The Texans offense only mustered three games with at least 225 passing yards or more after Watson went out for the season. Out of the final nine games, the Texans ran for 100 or more yards in only one game.
Stagnant and unable to move the ball, the offense disappointed. The defense cannot be blamed for poor performance.
Vrabel leaned heavily on young talent like Zach Cunningham, a rookie linebacker out of Vanderbilt drafted in the second round. Cunningham, a key piece to the defense, was thrown into the fire in the season-opener.
Vrabel found another key piece to the defense with the development of Jadaveon Clowney.
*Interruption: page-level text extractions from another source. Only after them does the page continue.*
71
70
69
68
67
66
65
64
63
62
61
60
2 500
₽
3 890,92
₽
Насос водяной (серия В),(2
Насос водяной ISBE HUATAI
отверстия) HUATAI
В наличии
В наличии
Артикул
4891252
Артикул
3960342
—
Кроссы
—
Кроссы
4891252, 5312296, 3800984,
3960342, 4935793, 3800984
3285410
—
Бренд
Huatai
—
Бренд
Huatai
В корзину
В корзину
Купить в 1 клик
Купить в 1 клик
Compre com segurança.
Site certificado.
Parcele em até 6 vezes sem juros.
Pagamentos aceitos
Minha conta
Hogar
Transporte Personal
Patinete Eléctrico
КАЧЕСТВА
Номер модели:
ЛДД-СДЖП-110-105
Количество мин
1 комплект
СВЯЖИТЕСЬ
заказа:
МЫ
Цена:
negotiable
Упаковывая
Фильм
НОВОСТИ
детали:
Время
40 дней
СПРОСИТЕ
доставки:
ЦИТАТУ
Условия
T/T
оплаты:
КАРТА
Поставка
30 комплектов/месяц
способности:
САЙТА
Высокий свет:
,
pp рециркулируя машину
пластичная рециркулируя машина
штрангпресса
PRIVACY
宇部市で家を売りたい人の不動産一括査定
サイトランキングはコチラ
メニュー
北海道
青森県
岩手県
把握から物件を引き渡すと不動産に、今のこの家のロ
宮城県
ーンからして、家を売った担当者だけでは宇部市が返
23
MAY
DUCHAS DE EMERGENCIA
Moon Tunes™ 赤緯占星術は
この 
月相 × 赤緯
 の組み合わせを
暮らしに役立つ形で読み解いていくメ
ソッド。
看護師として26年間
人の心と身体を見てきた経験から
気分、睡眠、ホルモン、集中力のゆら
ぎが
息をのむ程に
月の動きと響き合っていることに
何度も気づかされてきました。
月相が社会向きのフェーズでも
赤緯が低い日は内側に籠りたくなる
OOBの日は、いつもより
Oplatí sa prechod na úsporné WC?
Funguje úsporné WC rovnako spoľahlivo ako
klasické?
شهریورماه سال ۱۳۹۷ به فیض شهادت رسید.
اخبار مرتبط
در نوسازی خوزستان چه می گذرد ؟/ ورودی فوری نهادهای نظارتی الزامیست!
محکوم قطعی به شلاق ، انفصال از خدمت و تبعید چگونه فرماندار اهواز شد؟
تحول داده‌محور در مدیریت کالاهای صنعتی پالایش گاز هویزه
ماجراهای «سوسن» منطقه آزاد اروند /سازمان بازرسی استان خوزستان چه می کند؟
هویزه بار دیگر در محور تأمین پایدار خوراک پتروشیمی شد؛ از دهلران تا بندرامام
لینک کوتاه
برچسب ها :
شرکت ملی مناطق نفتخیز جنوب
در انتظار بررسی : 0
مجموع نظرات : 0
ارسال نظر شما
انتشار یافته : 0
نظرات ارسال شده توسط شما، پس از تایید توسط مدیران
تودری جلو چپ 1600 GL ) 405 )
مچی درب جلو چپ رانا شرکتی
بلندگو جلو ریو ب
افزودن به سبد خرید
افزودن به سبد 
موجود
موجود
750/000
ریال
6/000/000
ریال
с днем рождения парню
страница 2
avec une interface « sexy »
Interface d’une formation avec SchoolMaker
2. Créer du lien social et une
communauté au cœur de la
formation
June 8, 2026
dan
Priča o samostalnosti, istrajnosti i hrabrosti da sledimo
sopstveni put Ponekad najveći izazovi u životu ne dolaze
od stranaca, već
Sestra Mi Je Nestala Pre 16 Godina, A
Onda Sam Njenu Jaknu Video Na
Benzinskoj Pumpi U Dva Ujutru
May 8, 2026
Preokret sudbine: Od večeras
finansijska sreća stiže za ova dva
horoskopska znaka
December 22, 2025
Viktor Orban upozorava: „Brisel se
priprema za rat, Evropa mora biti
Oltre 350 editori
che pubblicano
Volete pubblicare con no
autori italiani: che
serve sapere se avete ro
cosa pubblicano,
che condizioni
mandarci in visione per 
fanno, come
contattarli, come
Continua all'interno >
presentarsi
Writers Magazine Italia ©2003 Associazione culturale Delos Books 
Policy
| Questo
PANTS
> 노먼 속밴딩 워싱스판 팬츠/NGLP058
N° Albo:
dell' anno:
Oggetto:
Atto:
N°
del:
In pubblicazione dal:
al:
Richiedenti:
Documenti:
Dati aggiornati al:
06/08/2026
Clowney recorded 9.5 sacks while being double-teamed with Watt out of the lineup.
Vrabel’s ability to recognize and develop talent on the defensive side of the ball is promising for the Titans.
Houston finished 17th in scoring defense and 14th in average rushing yards on the season.
The Texans offense only had one rush over 20 yards all season from the running backs, so Vrabel and the defense get a pass for many of the defensive woes, simply because the offense was so lackluster.
While Vrabel has such a small sample size to demonstrate his coaching performance, the utilization of older veteran and younger players is certainly promising for the Titans.
With the defense Vrabel inherits, the offensive side of the ball will need slight tweaks from a nine-win team to be successful going forward. Star safety Kevin Byard will play a vital role in Vrabel’s defense.
Vrabel went on record saying he will vet the current staff carefully. Vrabel relieved Dick LeBeau of his duties as the defensive coordinator, a sign that he wishes to take a more youthful route.
The new head coach will only be as good as the staff he hires.
Vrabel filled the defensive and offensive coordinator positions with the draft nearing. Vrabel assigned Rams offensive coordinator Matt LaFleur to the full-time offensive coordinator position.
LaFleur, a 38-year-old offensive guru, built Jared Geoff from the ground up into a “worst-to-first” player from 2016-17. After leaving the previous Super Bowl runners-up Atlanta Falcons and working with Matt Ryan as the quarterbacks coach, LaFleur had no issues with Geoff’s development.
LaFleur coached and developed players like Matt Ryan, vintage Robert Griffin III and keyed a big role in the development of Kirk Cousins, who bloomed into an NFL star. LaFleur’s latest project, Geoff, led the No. 1 offense in 2017-18. LaFleur also made previous stops as quarterbacks coach at Notre Dame and the Washington Redskins.
Vrabel went on record saying he will not hire his buddies. He insisted he doesn’t “have many of them.” The new head coach also knows the spotlight doesn’t last long in the NFL.
“I want to put together a great staff, and I am not rushing that,” Vrabel said. “You only get so many cracks at this thing.”
He also hired Dean Pees as defensive coordinator. Pees, who retired less than a month ago, decided to return to coach alongside one of his favorite ex-players.
Vrabel played for Pees in New England many years ago. Pees’ defense was the only squad to finish in the top 10 in scoring defense during his tenure. Vrabel hopes to keep the defensive scheme the Titans currently have in place, a 3-4 style defense – as this is the defense in which Pees has expertise.
If Vrabel tailors the offense around franchise quarterback Marcus Mariota, what Mike Mularkey failed and refused to do, he could find great success in Nashville.